Bracelets were popular article of jewelry, for the upper arm as well as the wrist. Wrist bracelets, in general, were of two kinds, either in the same form as necklaces (without pendants) or made in two rounded halves connected by a hinge. Imperial gold coins were frequently introduced into almost any kind of jewelry, even into rings.
For their designs, gem engravers borrowed freely from the work of painters and sculptors. They would copy a figure from a painting or a whole statue, pedestal and all, translating picture or statue into a miniature design cut on the hard surface of red jasper. Many works of art, the originals of which were destroyed long since, have been preserved to us in the tiny form of engraved gems.
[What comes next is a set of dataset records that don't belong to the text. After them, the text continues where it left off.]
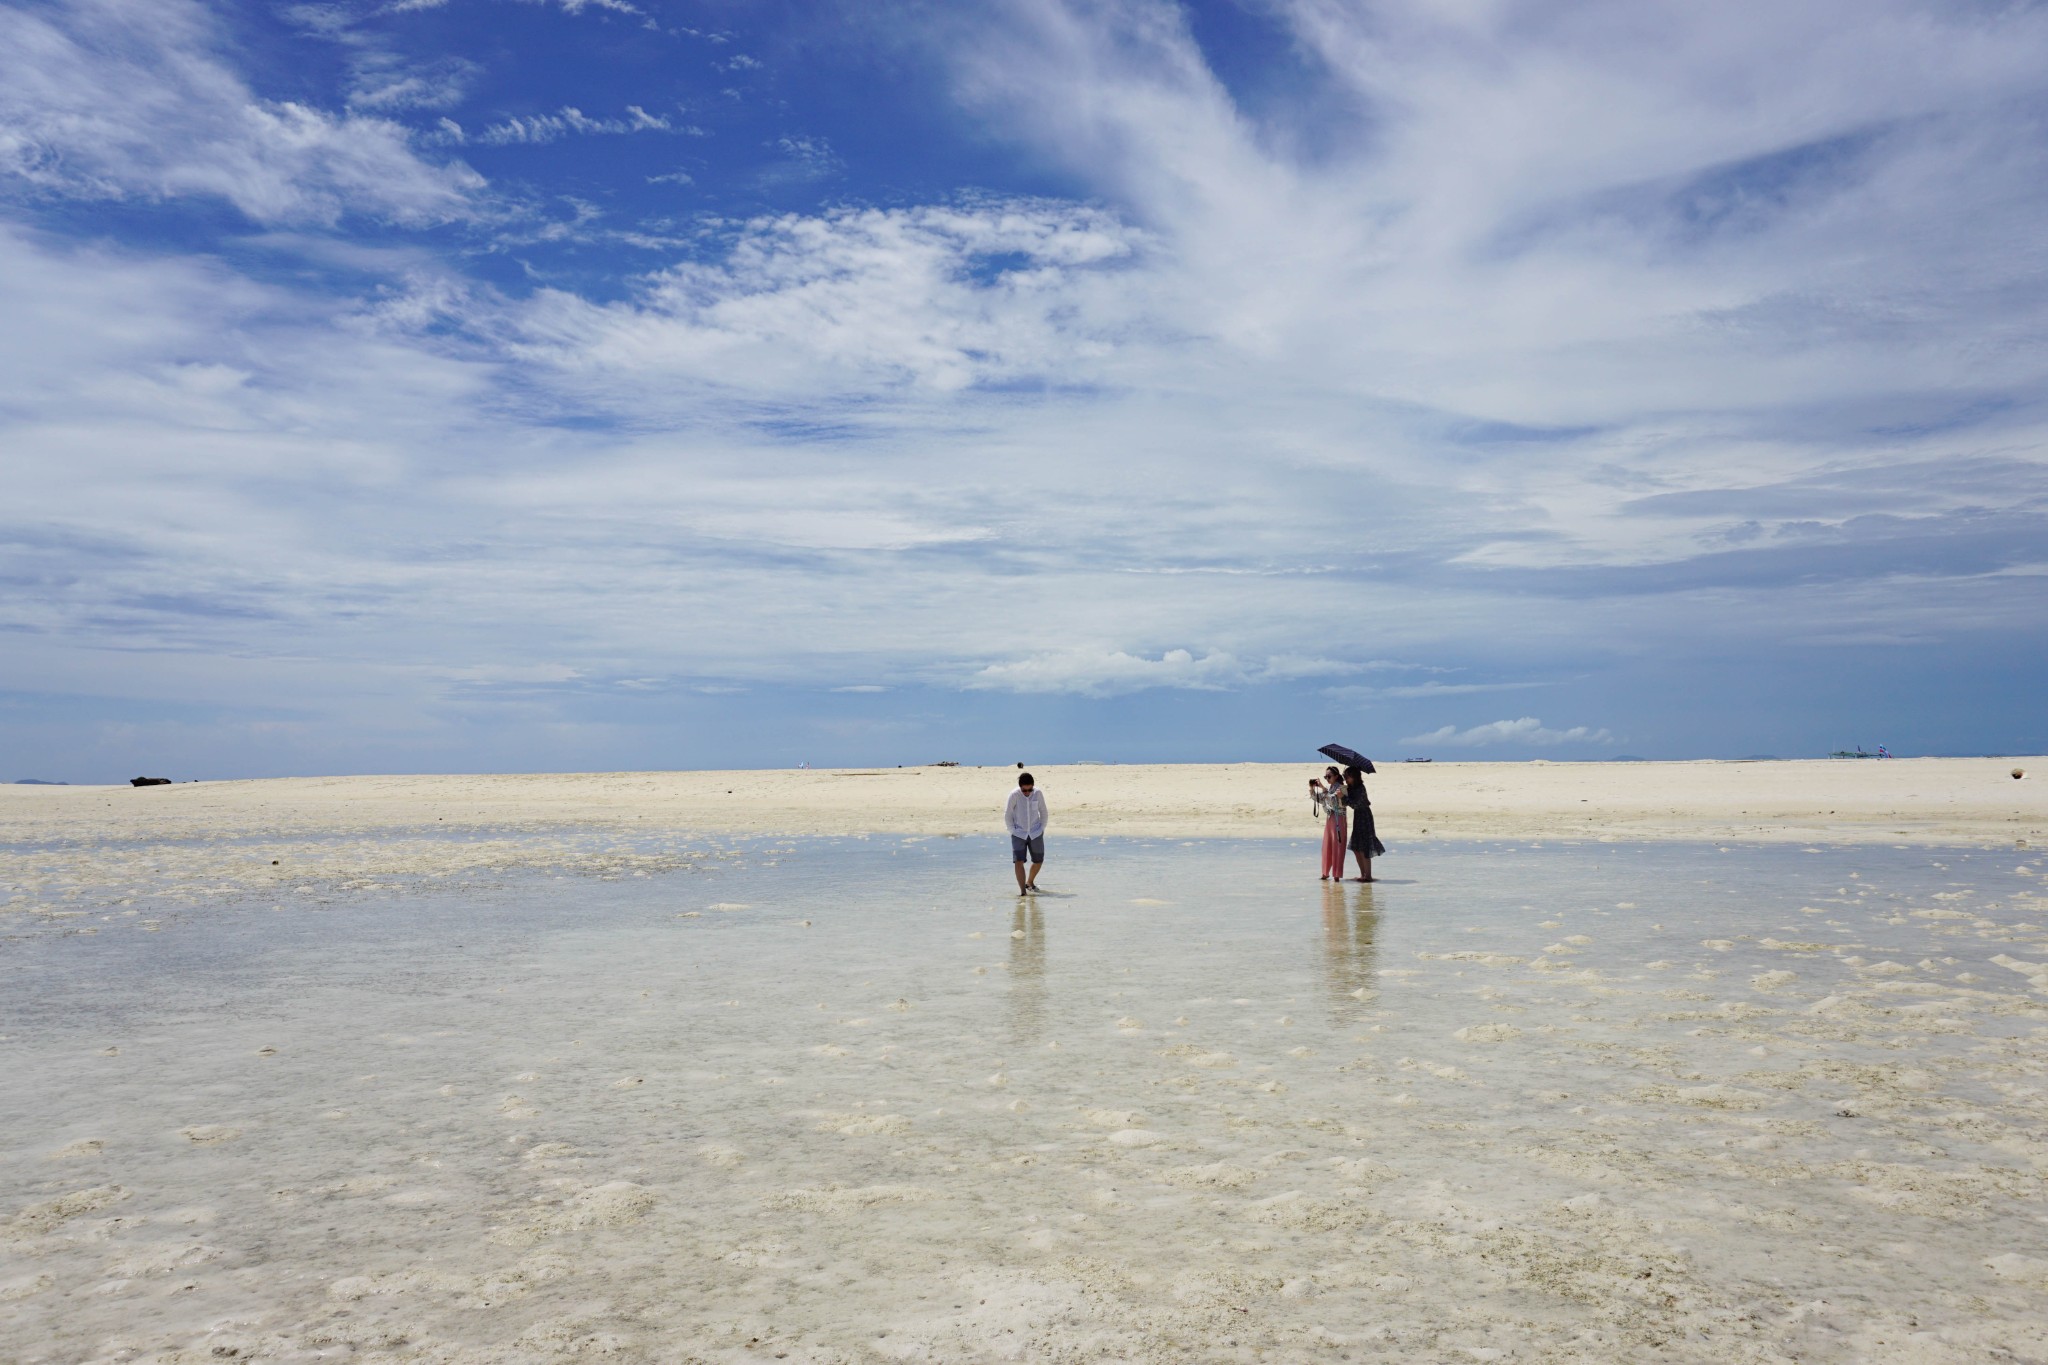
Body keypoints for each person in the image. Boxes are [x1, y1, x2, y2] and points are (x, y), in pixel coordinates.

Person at [1005, 771, 1048, 893]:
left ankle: (1029, 882)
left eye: (1030, 790)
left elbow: (1043, 812)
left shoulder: (1038, 793)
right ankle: (1023, 892)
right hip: (1018, 833)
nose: (1027, 793)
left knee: (1038, 860)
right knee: (1018, 861)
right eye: (1024, 790)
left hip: (1036, 832)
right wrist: (1012, 830)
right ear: (1020, 787)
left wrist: (1041, 828)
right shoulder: (1014, 795)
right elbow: (1007, 814)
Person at [1342, 765, 1385, 882]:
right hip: (1358, 817)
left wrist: (1343, 798)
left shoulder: (1361, 788)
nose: (1346, 779)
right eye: (1345, 777)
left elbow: (1355, 804)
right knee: (1356, 848)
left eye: (1347, 777)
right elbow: (1349, 802)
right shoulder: (1351, 788)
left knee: (1364, 847)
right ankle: (1363, 874)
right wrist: (1343, 791)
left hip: (1365, 817)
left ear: (1354, 777)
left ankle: (1368, 876)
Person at [1309, 765, 1347, 880]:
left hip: (1339, 819)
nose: (1327, 779)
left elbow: (1334, 800)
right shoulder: (1330, 787)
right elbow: (1320, 799)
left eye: (1329, 776)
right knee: (1327, 846)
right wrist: (1312, 788)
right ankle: (1325, 873)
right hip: (1330, 819)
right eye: (1325, 776)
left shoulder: (1342, 788)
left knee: (1337, 847)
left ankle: (1336, 875)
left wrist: (1323, 788)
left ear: (1336, 776)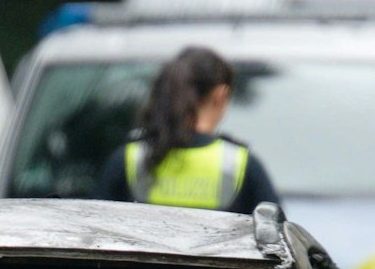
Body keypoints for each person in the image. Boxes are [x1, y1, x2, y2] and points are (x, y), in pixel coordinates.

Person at [94, 46, 280, 213]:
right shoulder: (240, 165)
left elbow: (94, 231)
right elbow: (276, 241)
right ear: (220, 95)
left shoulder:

Sometimes a painter turnred the tables and chose for his subject the shop of the jeweler. A case in point still exists in the form of a mural decoration. But the artist was not minded to give a literal representation of the scene. In his painting he has visualized the craft of the goldsmith as a calling lifted to some fantastic level outside the confines of our workaday world. He painted the shop itself true to life with the usual furnishings and implements of furnace, anvil, blowpipes, hammers, scales, etc. But when it came to the workers he would have us believe that the shop is entirely taken over by a flock of chubby cupids with the traditional curly locks and little wings. Each cupid is busily engaged in one of the various tasks of the master goldsmith and his apprentices. Conspicuous among these infantile workers is the customer, a lady evidently about to purchase some precious stones which the small jeweler, standing before her, is weighing in the scales. Unlike the other characters, the lady is full grown, but like them she is blessed with a pair of decorative, though quite inadequate, wings.
In spite of the playful spirit of its representations this picture (barring the cupids) may be taken as a faithful portrait of the industry of jewelry making. The mural decoration was found in one of the rooms of the house of the Vetii at Pompeii.
On that fateful day in the year 79 A.D. when disaster came to Pompeii, the majority of its inhabitants fled in time. Among evidences of failure to escape have been found the little hoards of jewels which were so hurriedly snatched up and carried until death overtook their owners. Our old friend, Pliny, who might so well have written a graphic account of the calamity, leaves us no record of it; for in his effort to get near enough to give an eye witness report, he himself was suffocated by the poisonous fumes of Vesuvius.